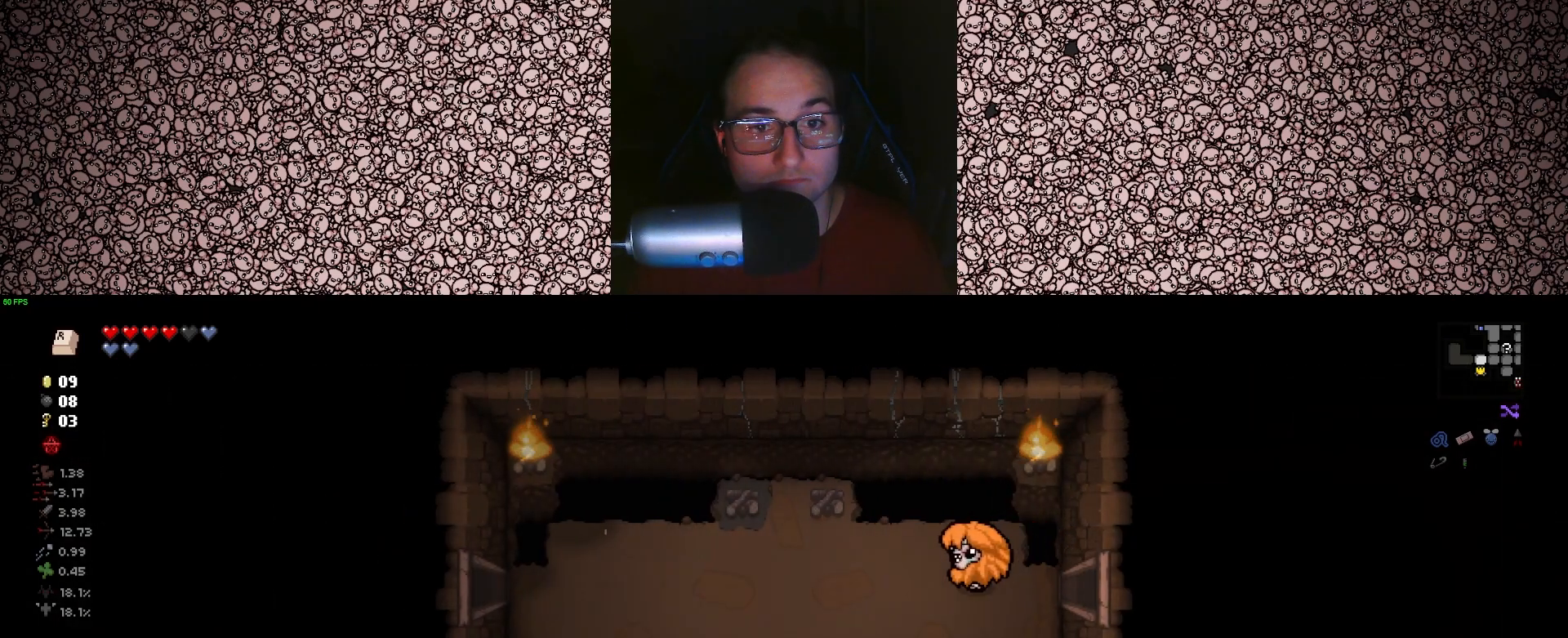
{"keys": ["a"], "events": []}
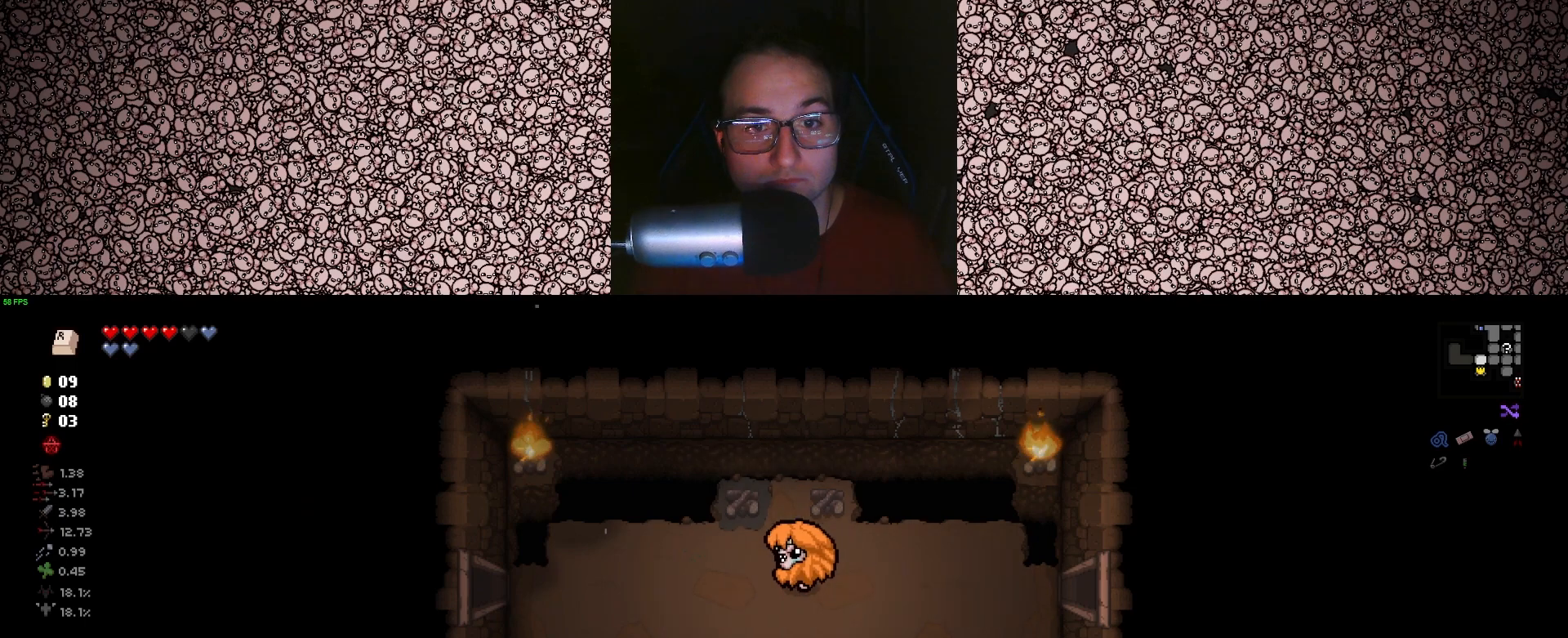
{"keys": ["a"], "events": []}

* * *

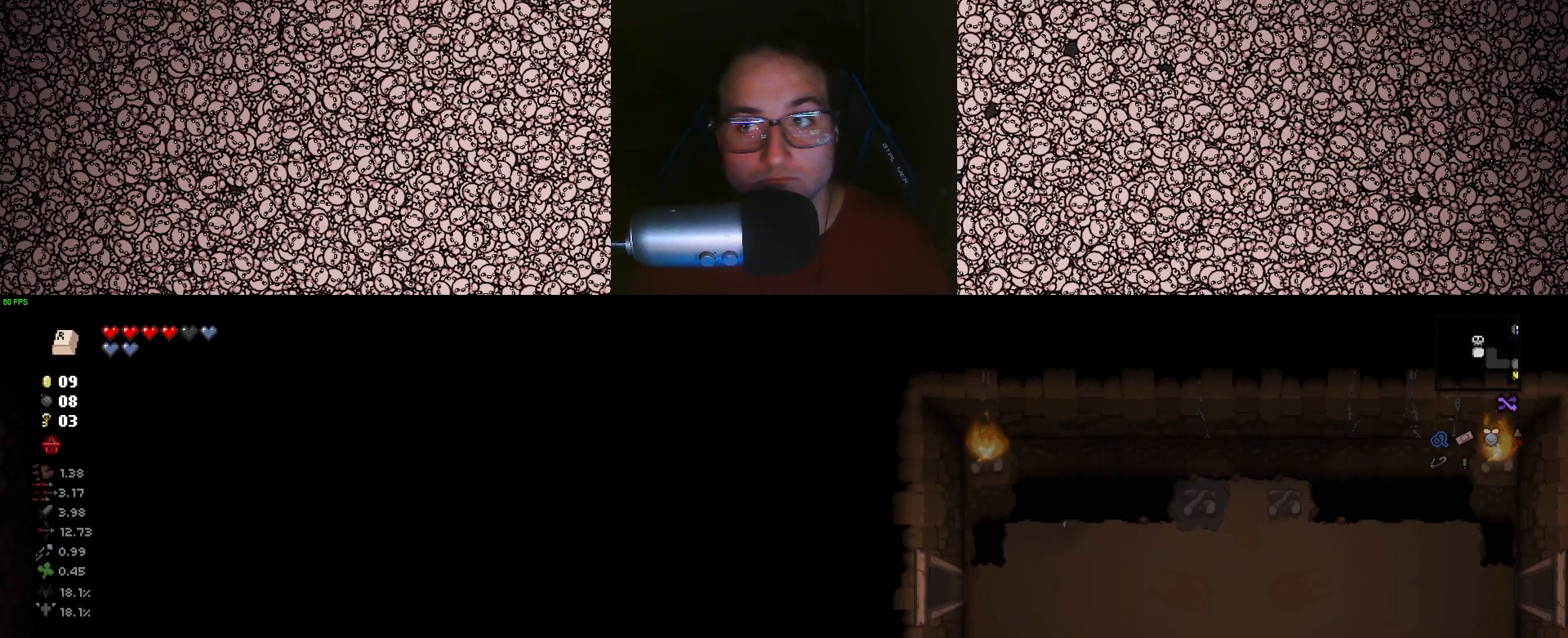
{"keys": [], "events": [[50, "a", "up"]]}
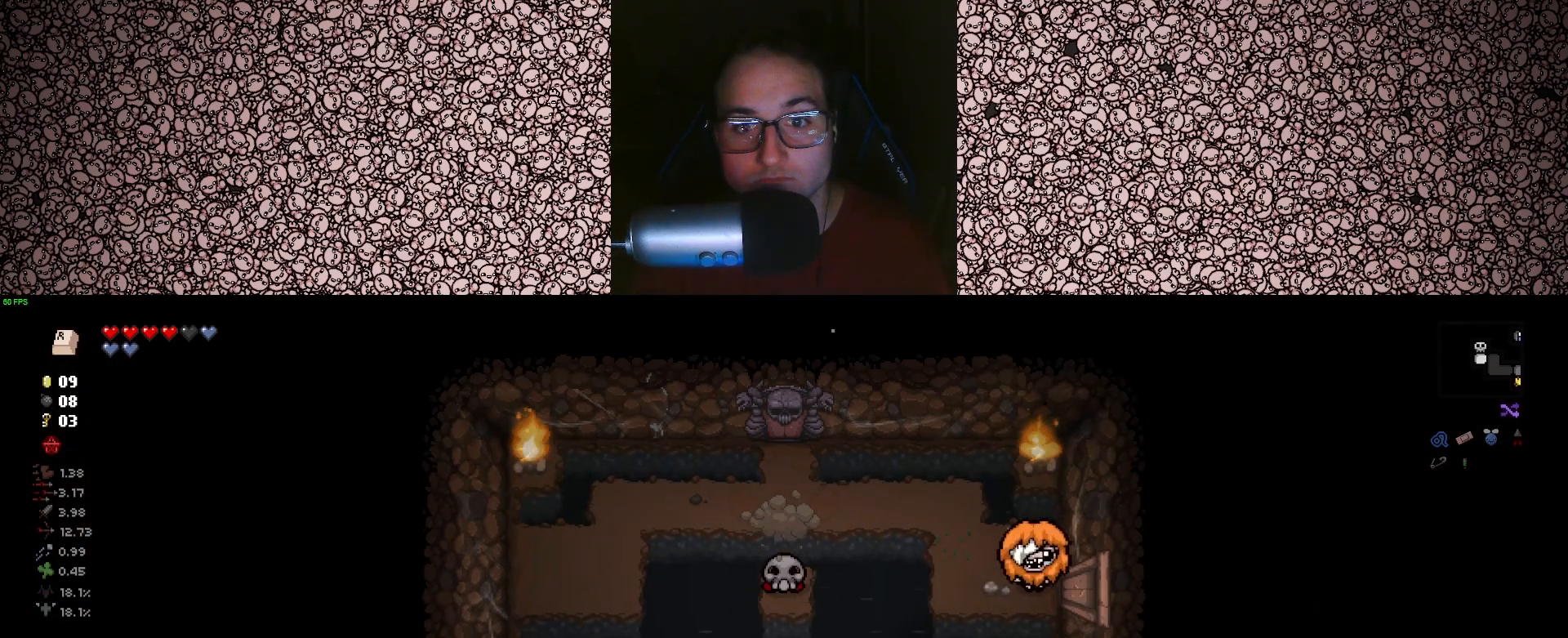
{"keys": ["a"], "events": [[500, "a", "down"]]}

...

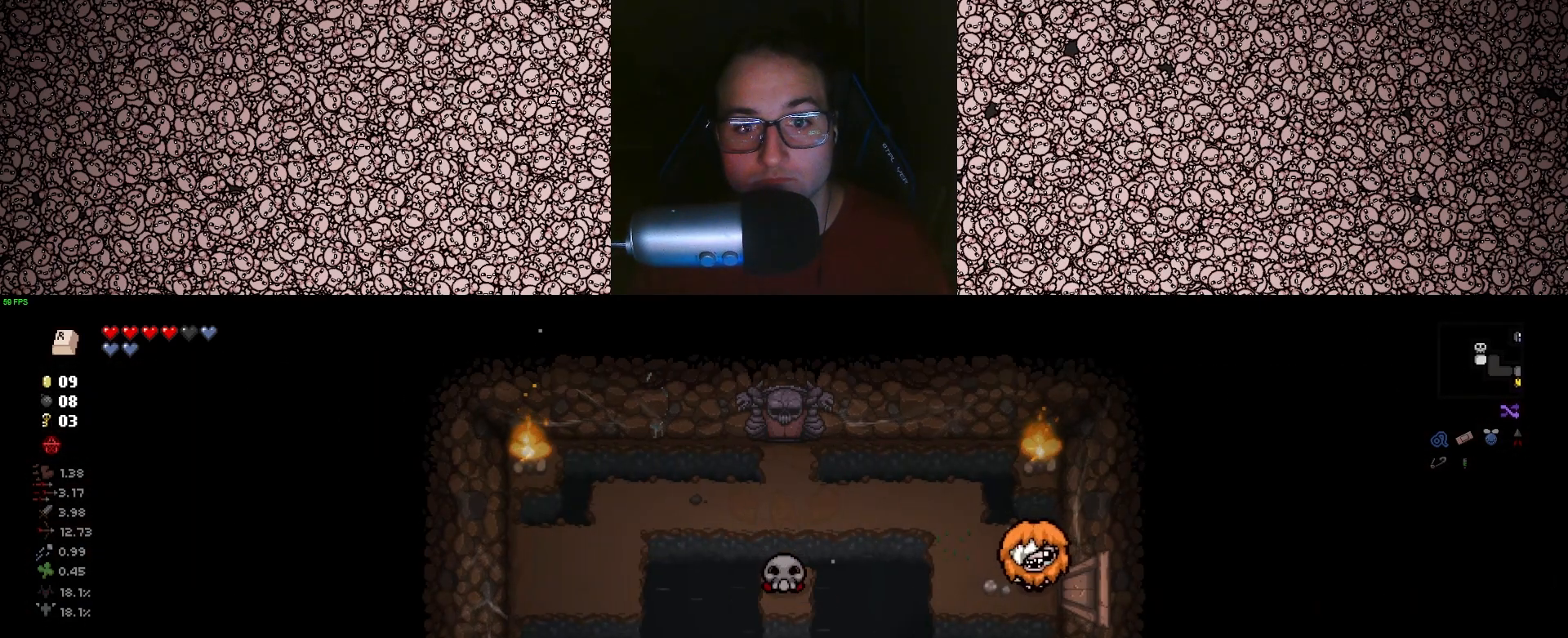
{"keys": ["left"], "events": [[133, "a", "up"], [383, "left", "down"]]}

Task requirements:
When a line in the material above includes the word "down", copy that line.

Answer box:
{"keys": ["a"], "events": [[500, "a", "down"]]}
{"keys": ["left"], "events": [[133, "a", "up"], [383, "left", "down"]]}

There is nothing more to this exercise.